Him

Cameron Cade (Tyriq Withers (2025's "I Know What You Did Last Summer") has been idolizing San Antonio Saviors quarterback Isaiah White (Marlon Wayans) since he was a small child (Austin Pulliam), his father (Don Benjamin) turning the boy's head towards the TV to watch replays of the player's nauseating injury, telling him that 'real men make sacrifices' and 'no guts, no glory.' Fourteen years later, Cam is the sport's biggest prospect when he's attacked from behind with a metal bar to the head. At his lowest point, Cam is amazed when White, who went on to overcome that injury and win eight Superbowl rings, invites him to his compound to train as his protege in "Him."
Laura's Review: D
Cowriter (with TV's 'Limetown' creators Zack Akers & Skip Bronkie)/director Justin Tipping ("Kicks") purportedly wanted to critique football with a body horror film, but instead he's delivered something that is at once obvious and muddled, a film more committed to flashy style than coherence. Considering the massive hype machine behind this Jordan Peele produced project, "Him" is the biggest disappointment of the year.

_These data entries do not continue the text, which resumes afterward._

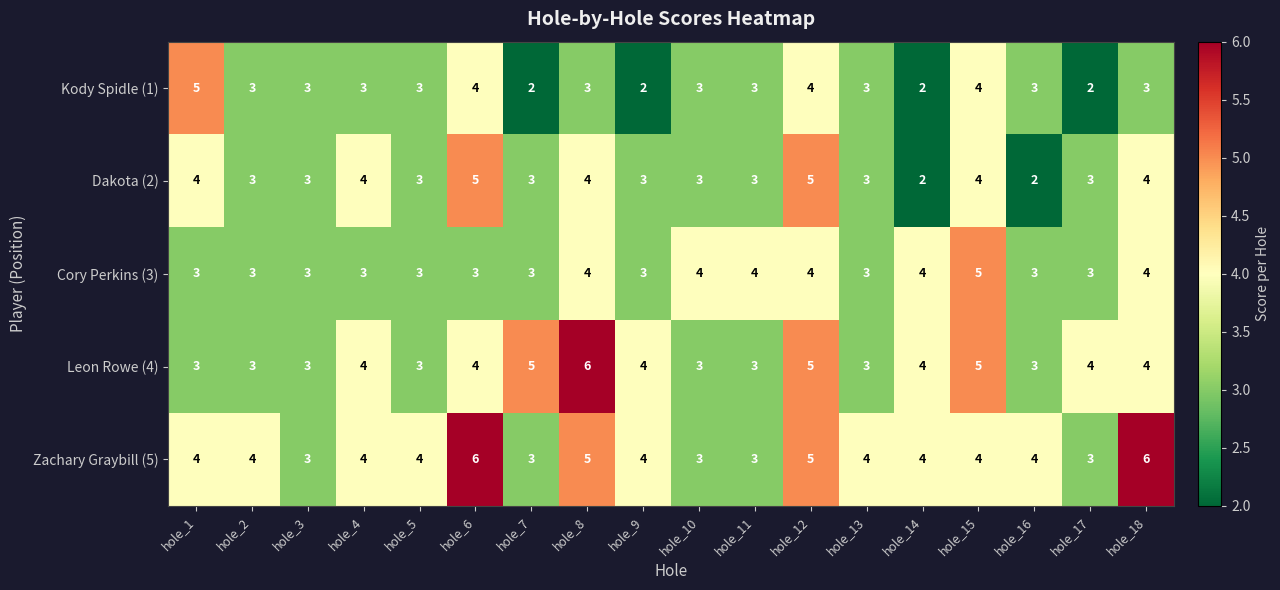

What is the difference between the highest and lowest values at hole_8?

3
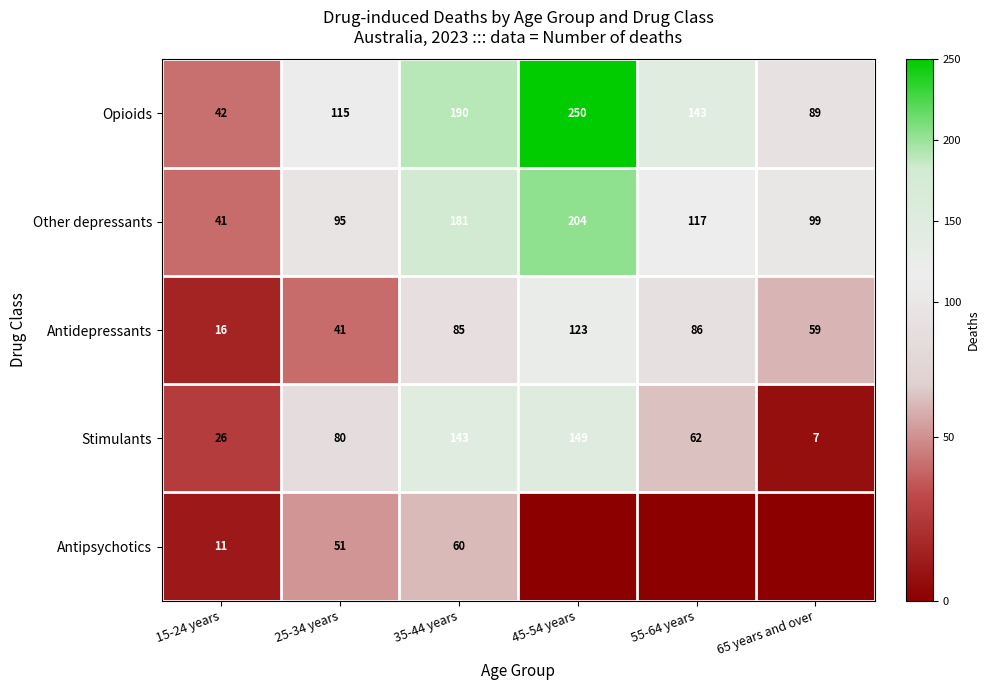

What is the minimum value for Other depressants?

41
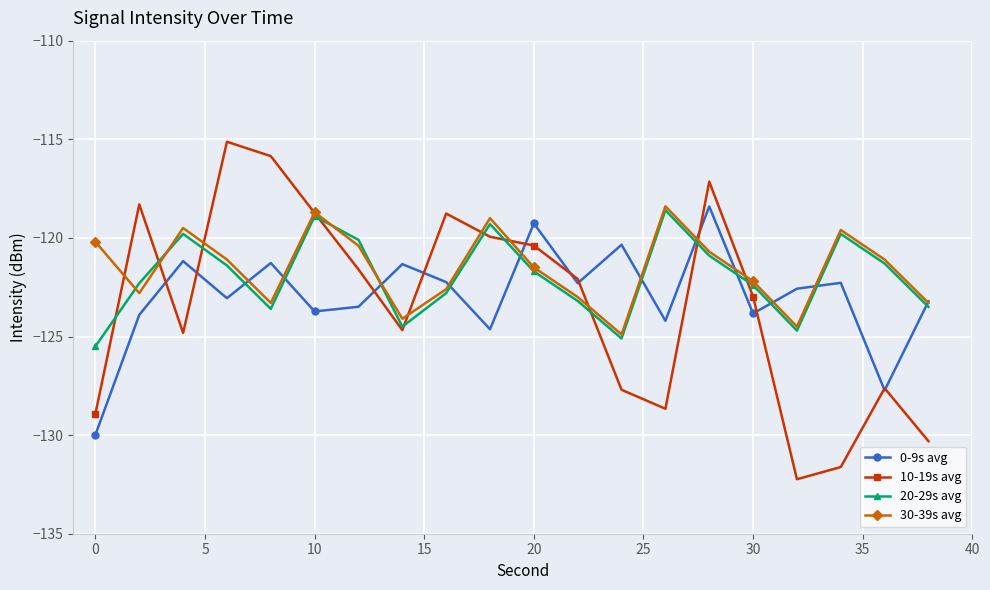

Which series has the largest range (max minus min)?

10-19s avg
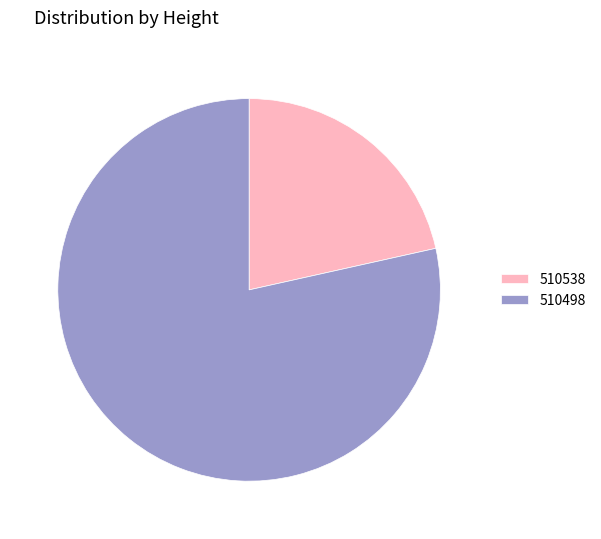

Is it true that 510538 is 7% of the pie?

False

That opening, White's GOAT status after what appears a career ending injury and the attack on Cam no one seems to investigate (the perpetrator is costumed like a team mascot) is a dead giveaway as to where all this is heading. A doctor tells Cam and his family that another head injury would be career ending and she cannot say it is safe for him to play football. Mom and brother (dad has passed in the interim) seem to waiver while Cam's girlfriend assures him that she loves him whether he plays or not. He attends a game and his agent, Tom (Tim Heidecker), holds a press conference and it's not really clear what is going on. Then, while at a party, Cam gets the news that White has extended an offer that appears to assure him a space in pro ball.
As he's driven to White's brutalist bunker of a residence in the middle of a desert, zealous fans attack his limo, Tom pointing out the particularly disturbing Marjorie. Cam enters a vast space containing oversized portraits of Isaiah and his influencer wife Elsie (Julia Fox) along with a rotating showcase holding an MVP trophy surrounded by White's eight rings. He finds the man in a back room, apparently performing taxidermy on a horse's skull. When Cam asks if he killed the animal, Isaiah smiles and does not answer.
Cam's training regimen is divided into seven chaptered days, the first labelled 'Fun.' Isaiah professes that football is everything, the most important thing in his life, then delivers a history lesson that is an incoherent story about how native American Indians angered bigger white football players with ingenious moves, but when their forward pass idea was legalized, they all became mascots. (Say what? Mascots are clearly meant to symbolize something in this movie, but just what is unclear other than 'not winning'). Cam meets Isaiah's doctor, Marco (Jim Jefferies), who gives him an injection, the first of many, and his wife, who hands him a sex toy on her way out the door to promote same, instructing him to insert it in his butt. As the days pile on, Cam will witness volunteers literally being tortured when he doesn't complete his passes, and be subjected to cringe-inducing bashings of his own as Tipping uses such devices as clunky football helmet POV shots, a type of x-ray cam that reveals internal damage and infrared depictions of his two leads. White asks such questions as 'Would you rather never be tired or never be injured?,' his initial friendliness becoming more and more sinister. During a sauna, Marjorie crawls out from beneath a bench and attacks Cam who very nearly strangles her. Isaiah's reaction is even more disturbing. And if one hasn't cottoned on by now, when Elsie takes Cam to meet the Saviors' team owner at a bizarre party in what appears to be an abandoned strip mall, Tipping's symbolism is quite obvious. The film's climax kicks off the film's complete meltdown - it plays as if the film stock began to burn in the projector.
Marlon Wayans is the best thing in a movie that does him no favors, epitomizing the adage about never meeting your heroes. Withers, a former college wide-receiver, is fine playing few notes, Pulliam evoking more empathy. Fox comes across as a more unhinged Courtney Love crossed with a Daughter of Darkness with bleached eyebrows. Heidecker plays a caricature while Jeffries plays tragedy (and plays it well in a bit of inspired casting). But the film's narrative is a mess, not even clarifying the allegiance of Cam's remaining family.
Universal Pictures releases "Him" in theaters on 9/19/25.